Понятие о сублимации
Прежняя психология полагала, что психика человека ограничивается узким кругом его сознательных переживаний.
Поэтому для нее оставались непонятными и загадочными вес те психические явления, которые не сознаются самим человеком, но которые тем не менее властно и настойчиво заявляют о себе в сфере поведения. Эту область реакций, определяющую наше поведение, психологи предложили называть подсознательной сферой, или находящейся за порогом сознания — сублиминалыюй (limen — «порог»).
Исследование показало, что в основе подсознательной сферы лежат известные стремления, инстинктивные импульсы, которые почему-либо не могли получить своего удовлетворения, вступив в конфликт с другими психическими силами, и были оттеснены в бессознательную область. Этим самым они как бы устранялись от влияния на наше поведение, но не уничтожались вовсе. Будучи оттеснены туда, они все же продолжали существовать и оказывать свое действие на процесс протекания реакций. Причем действие это может быть двоякого характера в зависимости от того исхода, который примет конфликт. Если конфликт примет затяжные формы, вытесненные стремления и желания будут оказывать нарушающее и расстраивающее действие на протекание реакций, будут пользоваться каждым случаем, чтобы вновь проникнуть в сознание, ворваться в его процессы и овладеть двигательным механизмом; в этом случае в подсознании мы имеем всегда врага — злобного, ущемленного, загнанного в подполье.

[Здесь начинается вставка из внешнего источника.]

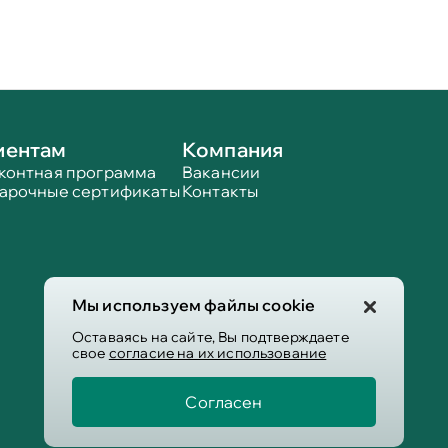
иентам
Компания
контная программа
Вакансии
арочные сертификаты
Контакты
Мы используем файлы cookie
Оставаясь на сайте, Вы подтверждаете
свое
согласие на их использование
Согласен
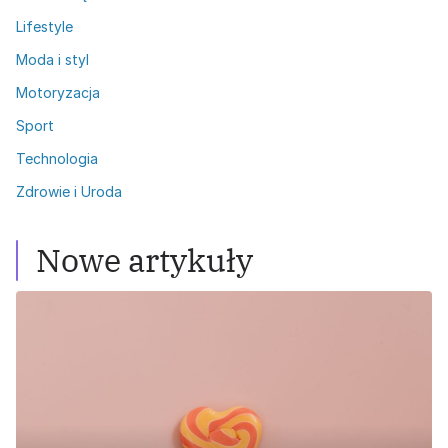
Lifestyle
Moda i styl
Motoryzacja
Sport
Technologia
Zdrowie i Uroda
Nowe artykuły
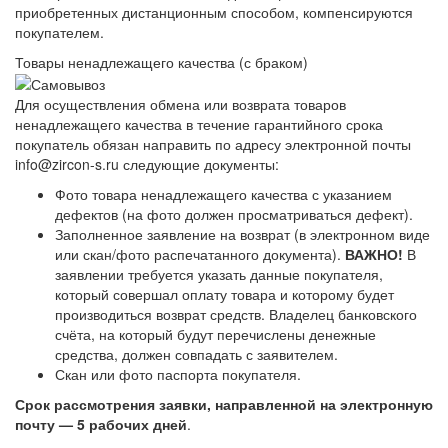
приобретенных дистанционным способом, компенсируются
покупателем.
Товары ненадлежащего качества (с браком)
Для осуществления обмена или возврата товаров
ненадлежащего качества в течение гарантийного срока
покупатель обязан направить по адресу электронной почты
info@zircon-s.ru следующие документы:
Фото товара ненадлежащего качества с указанием
дефектов (на фото должен просматриваться дефект).
Заполненное заявление на возврат (в электронном виде
или скан/фото распечатанного документа).
ВАЖНО!
В
заявлении требуется указать данные покупателя,
который совершал оплату товара и которому будет
производиться возврат средств. Владелец банковского
счёта, на который будут перечислены денежные
средства, должен совпадать с заявителем.
Скан или фото паспорта покупателя.
Срок рассмотрения заявки, направленной на электронную
почту — 5 рабочих дней
.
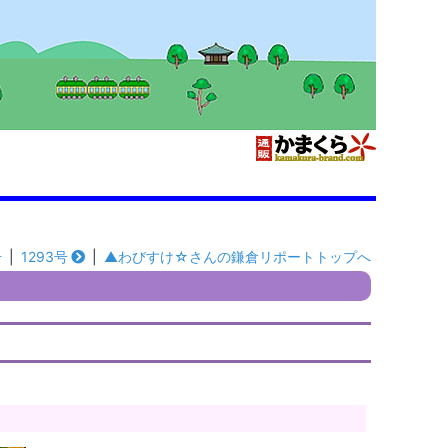
号
|
1293号
|
▲わびすけ☆さんの鎌倉リポートトップへ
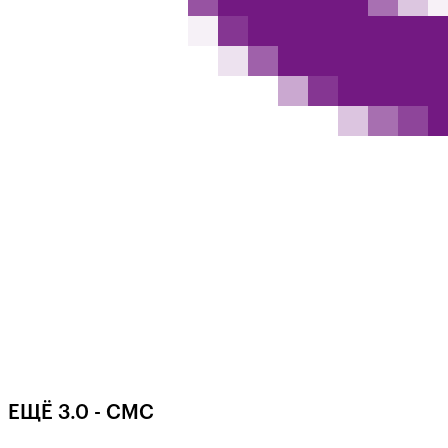
EЩË 3.0 - СМС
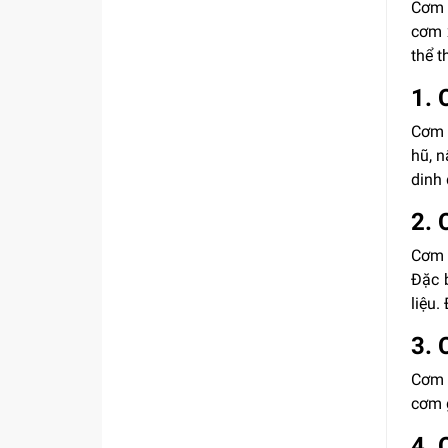
Cơm 
cơm 
thể t
1.
Cơm 
hũ, 
dinh
2. 
Cơm c
Đặc 
liệu.
3. 
Cơm 
cơm g
4.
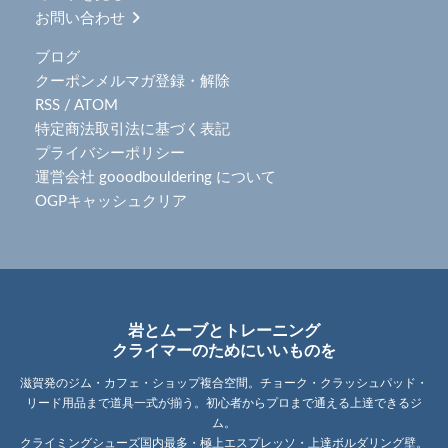
お問い合わせ
ブログ
クーポンメルマガ登録・解除
RSS
/
ATOM
特定商法取引法に基づく表記
プライバシーポリシー
運営会社 gooodbouldering について
OGPキャッシュクリア
岩とムーブとトレーニング
クライマーのためにいいものを
滋賀発のジム・カフェ・ショップ複合空間。チョーク・クラッシュパッド・
リード用品まで道具一式が揃う。初心者からプロまで通える上達できるジ
ム。
クライミングシューズ国内最多・極上エスプレッソ・上達ボルダリング壁。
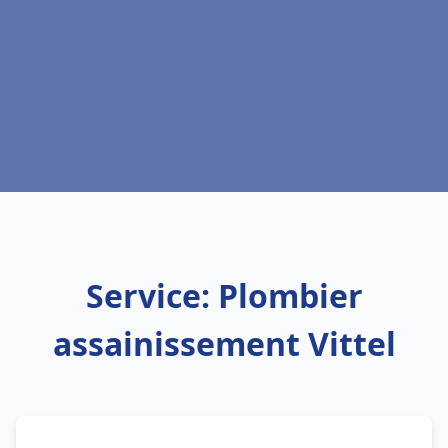
Service: Plombier
assainissement Vittel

Исход этого конфликта иногда принимает явно болезненные формы невротического заболевания. Невроз есть, в сущности говоря, такая форма заболевания, в которой конфликт между инстинктами и средой приводит к неудовлетворению первых, к вытеснению влечений в подсознательную сферу, к тяжелому расщеплению психической жизни. Если даже эти конфликты не принимают явно болезненных форм, то и тогда они остаются, по существу, ненормальностью, и можно сказать прямо, что та система воспитания, которая не разрешает вопроса об инстинкте, есть фабрикация невротиков. Бегство в невроз — единственный выход для не получивших удовлетворения влечений и неиспользованных инстинктов.
Другую форму может принять конфликт, когда вытесненные из сферы сознания влечения принимают более высокие формы, трансформируются, превращаясь в более высокие формы психической энергии. Этот случай и принято называть сублимацией. Точно также, как в физике мы имеем превращение энергии механической, световой, электрической и т.д., в психике, видимо, работа отдельных центров не представляет из себя чего-либо замкнутого и изолированного, но допускает возможность такого перехода одних влечений в другие, одних реакций в другие.

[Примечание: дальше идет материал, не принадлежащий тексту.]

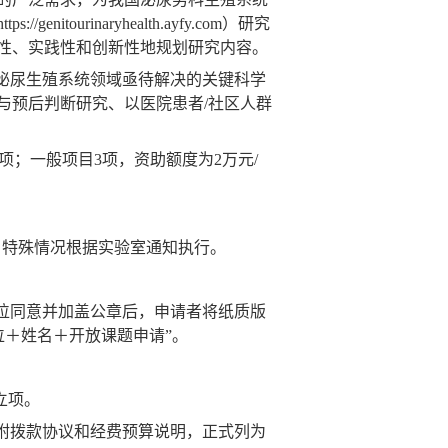
https://genitourinaryhealth.ayfy.com
）研究
性、实践性和创新性地规划研究内容。
泌尿生殖系统领域亟待解决的关键科学
与预后判断研究、以医院患者
/
社区人群
项；一般项目
3
项，资助额度为
2
万元
/
，特殊情况根据实验室通知执行。
位同意并加盖公章后，申请者将纸质版
位＋姓名＋开放课题申请”。
立项。
附拨款协议和经费预算说明，正式列为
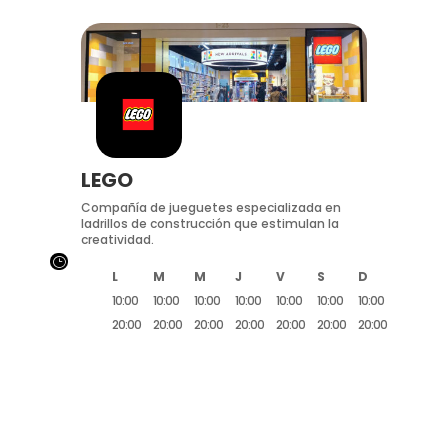
LEGO
Compañía de jueguetes especializada en
ladrillos de construcción que estimulan la
creatividad.
}
L
M
M
J
V
S
D
10:00
10:00
10:00
10:00
10:00
10:00
10:00
20:00
20:00
20:00
20:00
20:00
20:00
20:00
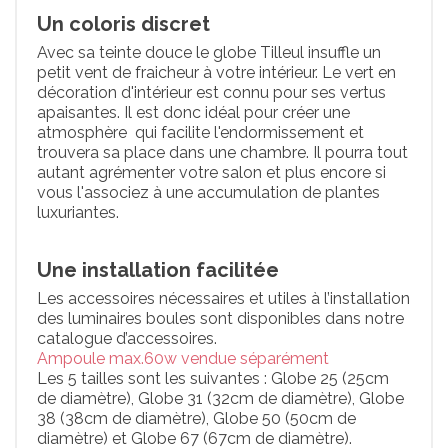
Un coloris discret
Avec sa teinte douce le globe Tilleul insuffle un
petit vent de fraicheur à votre intérieur. Le vert en
décoration d'intérieur est connu pour ses vertus
apaisantes. Il est donc idéal pour créer une
atmosphère qui facilite l'endormissement et
trouvera sa place dans une chambre. Il pourra tout
autant agrémenter votre salon et plus encore si
vous l'associez à une accumulation de plantes
luxuriantes.
Une installation facilitée
Les accessoires nécessaires et utiles à l’installation
des luminaires boules sont disponibles dans notre
catalogue d’accessoires.
Ampoule max.60w vendue séparément
Les 5 tailles sont les suivantes : Globe 25 (25cm
de diamètre), Globe 31 (32cm de diamètre), Globe
38 (38cm de diamètre), Globe 50 (50cm de
diamètre) et Globe 67 (67cm de diamètre).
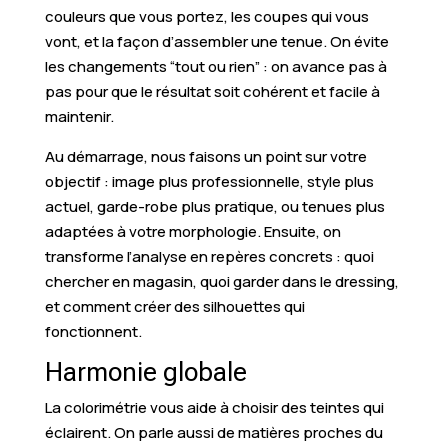
couleurs que vous portez, les coupes qui vous
vont, et la façon d’assembler une tenue. On évite
les changements “tout ou rien” : on avance pas à
pas pour que le résultat soit cohérent et facile à
maintenir.
Au démarrage, nous faisons un point sur votre
objectif : image plus professionnelle, style plus
actuel, garde-robe plus pratique, ou tenues plus
adaptées à votre morphologie. Ensuite, on
transforme l’analyse en repères concrets : quoi
chercher en magasin, quoi garder dans le dressing,
et comment créer des silhouettes qui
fonctionnent.
Harmonie globale
La colorimétrie vous aide à choisir des teintes qui
éclairent. On parle aussi de matières proches du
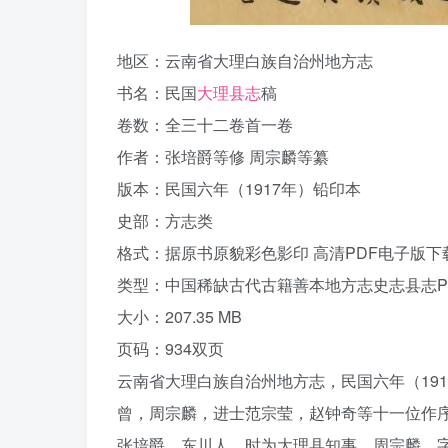
地区：云南省大理白族自治州地方志
书名：民国
大理县志
稿
卷数：全三十二卷首一卷
作者：张培爵等修 周宗麟等纂
版本：民国六年（1917年）铅印本
史部：方志类
格式：据原书原貌彩色影印 高清PDF电子版下
类型：中国稀缺古代古籍善本地方志史志县志P
大小：207.35 MB
页码：934双页
云南省大理白族自治州地方志，民国六年（191
曾，周宗麟，进士范宗莹，赵钟奇等十一位作
张培爵，东川人，时为大理县知事。周宗麟，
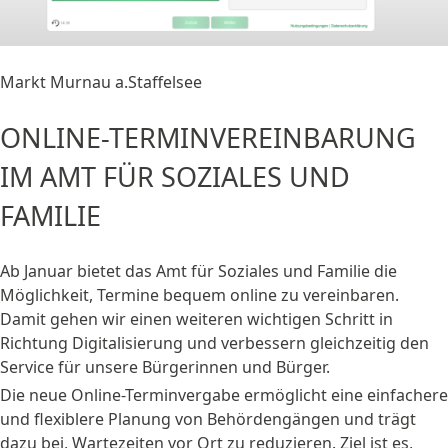
Markt Murnau a.Staffelsee
ONLINE-TERMINVEREINBARUNG
IM AMT FÜR SOZIALES UND
FAMILIE
Ab Januar bietet das Amt für Soziales und Familie die
Möglichkeit, Termine bequem online zu vereinbaren.
Damit gehen wir einen weiteren wichtigen Schritt in
Richtung Digitalisierung und verbessern gleichzeitig den
Service für unsere Bürgerinnen und Bürger.
Die neue Online-Terminvergabe ermöglicht eine einfachere
und flexiblere Planung von Behördengängen und trägt
dazu bei, Wartezeiten vor Ort zu reduzieren. Ziel ist es,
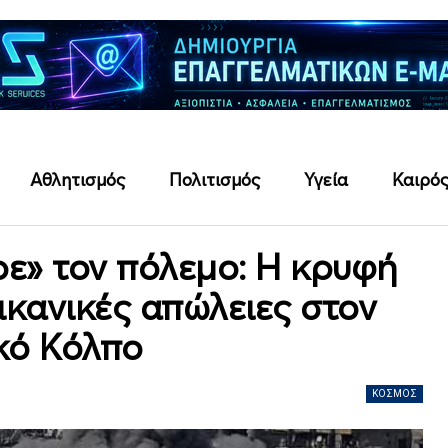
Αθλητισμός
Πολιτισμός
Υγεία
Καιρό
ρε» τον πόλεμο: Η κρυφή
ρικανικές απώλειες στον
κό Κόλπο
ΚΌΣΜΟΣ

Сублимацией называется превращение посредством оттеснения в подсознательное низших видов энергии в высшие.
Таким образом, с психологической точки зрения для воспитания инстинктов существует дилемма — или невроз, или сублимация, т.е. или вечное столкновение неудовлетворенных влечений с нашим поведением, или превращение неприемлемых влечений в более высокие и сложные формы деятельности.